The findings may also suggest that the virus has somehow adapted to find the optimal balance between infectiousness and virulence in order to maximise its chances of spreading -- something one would expect from evolution, the researchers wrote in the Proceedings of the National Academy of Sciences.
"We now want to see whether the virus has adapted in order to allow it to infect the most people, which seems plausible given the results of our study," Fraser said.

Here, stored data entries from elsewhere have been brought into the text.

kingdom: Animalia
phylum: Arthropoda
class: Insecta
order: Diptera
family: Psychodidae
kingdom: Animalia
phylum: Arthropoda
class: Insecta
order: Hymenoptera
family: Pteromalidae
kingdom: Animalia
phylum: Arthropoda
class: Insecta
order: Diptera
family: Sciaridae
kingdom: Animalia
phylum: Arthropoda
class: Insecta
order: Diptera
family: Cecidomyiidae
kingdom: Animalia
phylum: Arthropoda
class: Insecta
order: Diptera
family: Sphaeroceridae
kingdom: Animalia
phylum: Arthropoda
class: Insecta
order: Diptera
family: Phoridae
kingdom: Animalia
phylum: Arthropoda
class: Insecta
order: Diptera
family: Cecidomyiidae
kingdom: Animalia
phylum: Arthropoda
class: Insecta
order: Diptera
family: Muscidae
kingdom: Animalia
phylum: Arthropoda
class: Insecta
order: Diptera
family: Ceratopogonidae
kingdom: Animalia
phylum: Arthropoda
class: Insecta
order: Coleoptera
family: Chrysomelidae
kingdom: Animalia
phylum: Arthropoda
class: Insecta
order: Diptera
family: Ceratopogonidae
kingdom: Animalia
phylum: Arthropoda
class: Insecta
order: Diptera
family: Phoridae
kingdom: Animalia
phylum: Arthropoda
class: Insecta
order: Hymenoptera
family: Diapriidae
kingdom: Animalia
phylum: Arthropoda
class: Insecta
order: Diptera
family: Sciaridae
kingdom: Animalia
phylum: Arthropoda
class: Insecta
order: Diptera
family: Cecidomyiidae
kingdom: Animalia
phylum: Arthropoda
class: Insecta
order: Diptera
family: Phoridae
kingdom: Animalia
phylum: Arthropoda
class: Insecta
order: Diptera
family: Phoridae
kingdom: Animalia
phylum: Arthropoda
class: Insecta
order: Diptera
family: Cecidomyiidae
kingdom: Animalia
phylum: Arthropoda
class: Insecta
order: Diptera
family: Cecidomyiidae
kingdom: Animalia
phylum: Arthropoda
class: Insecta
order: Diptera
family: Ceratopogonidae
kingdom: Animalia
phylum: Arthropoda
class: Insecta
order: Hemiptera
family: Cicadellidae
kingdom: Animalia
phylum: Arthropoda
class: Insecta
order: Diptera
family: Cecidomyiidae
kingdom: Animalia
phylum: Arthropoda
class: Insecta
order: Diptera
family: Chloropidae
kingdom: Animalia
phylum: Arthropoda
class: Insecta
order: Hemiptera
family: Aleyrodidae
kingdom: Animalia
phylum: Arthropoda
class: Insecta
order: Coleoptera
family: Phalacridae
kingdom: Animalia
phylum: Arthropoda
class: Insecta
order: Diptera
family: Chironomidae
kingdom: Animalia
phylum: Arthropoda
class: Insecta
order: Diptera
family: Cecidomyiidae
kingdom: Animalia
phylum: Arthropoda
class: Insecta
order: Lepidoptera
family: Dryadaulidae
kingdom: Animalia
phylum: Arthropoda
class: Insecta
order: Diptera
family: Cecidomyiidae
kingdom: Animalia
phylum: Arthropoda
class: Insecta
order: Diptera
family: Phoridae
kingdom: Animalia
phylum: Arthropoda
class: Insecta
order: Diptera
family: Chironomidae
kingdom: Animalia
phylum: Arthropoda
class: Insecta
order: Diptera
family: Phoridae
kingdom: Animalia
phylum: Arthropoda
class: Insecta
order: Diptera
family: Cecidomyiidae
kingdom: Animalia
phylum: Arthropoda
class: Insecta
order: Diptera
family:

"While it is too early to sound the alarm, more research to prove or disprove this theory is urgently needed."
More than 25 million people have died of AIDS since the incurable disease that ravages the body's immune system was first recognized in 1981. Almost 40 million people now live with HIV, the virus that causes AIDS, mostly in sub-Saharan Africa.
In their study, the researchers analysed previously published European and African studies linking viral load, infectiousness and survival.
The researchers focused on people with medium viral loads as individuals may show no symptoms and not progress to full-blown AIDS for about seven to eight years. Those with high loads were typically people who developed AIDS in a short period of time, usually two to three years, Fraser said.
People with a medium viral load also form the largest, most common group not to receive treatment, so these individuals are far more dangerous when it comes to contributing to the AIDS epidemic, the researchers said.